Stored data:
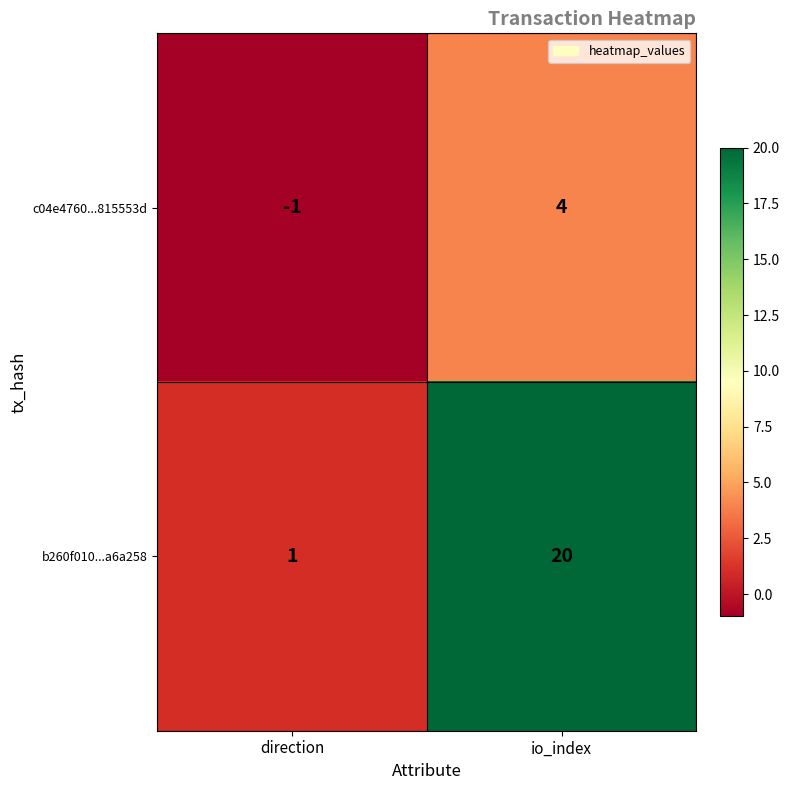

What is the difference between the highest and lowest values at io_index?

16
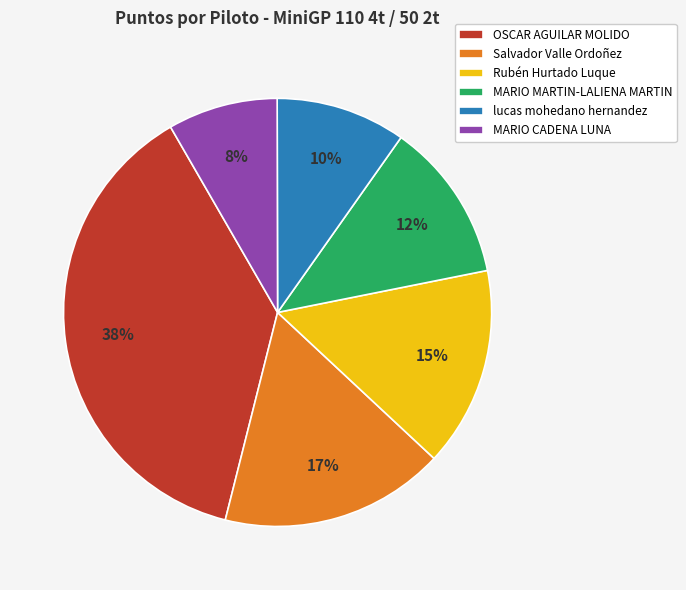

True or false: lucas mohedano hernandez accounts for 25% of the total.

False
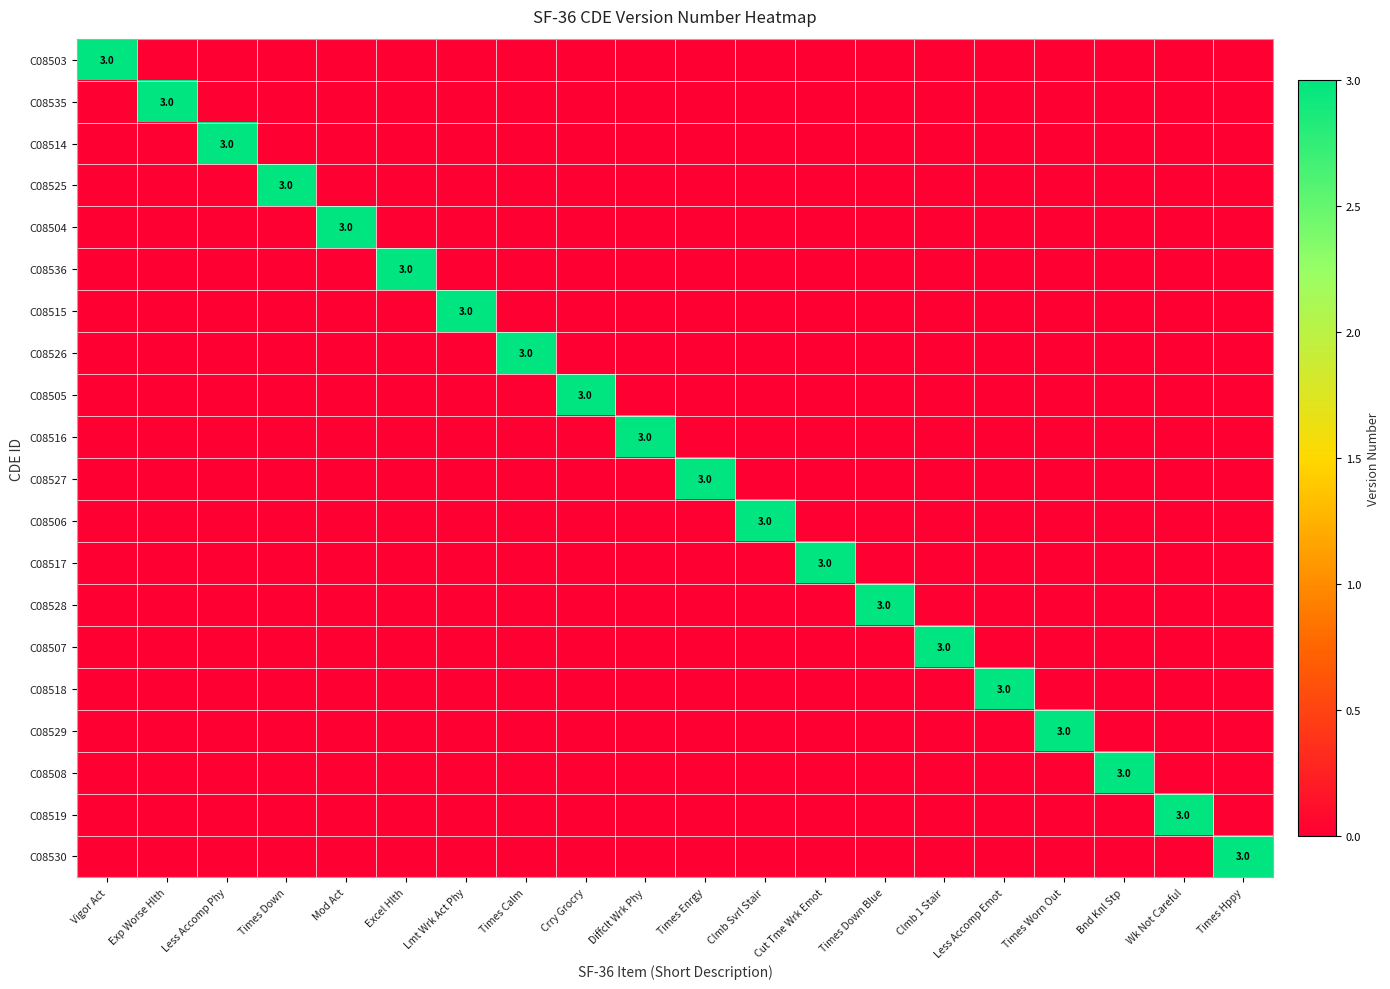

What is the difference between the highest and lowest values at Clmb 1 Stair?

3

Work to complete: Transcribe every line of text in the entries above word for word, leaving out the pictures.

Answer to this exercise:
What is the difference between the highest and lowest values at io_index?

16

True or false: lucas mohedano hernandez accounts for 25% of the total.

False

What is the difference between the highest and lowest values at Clmb 1 Stair?

3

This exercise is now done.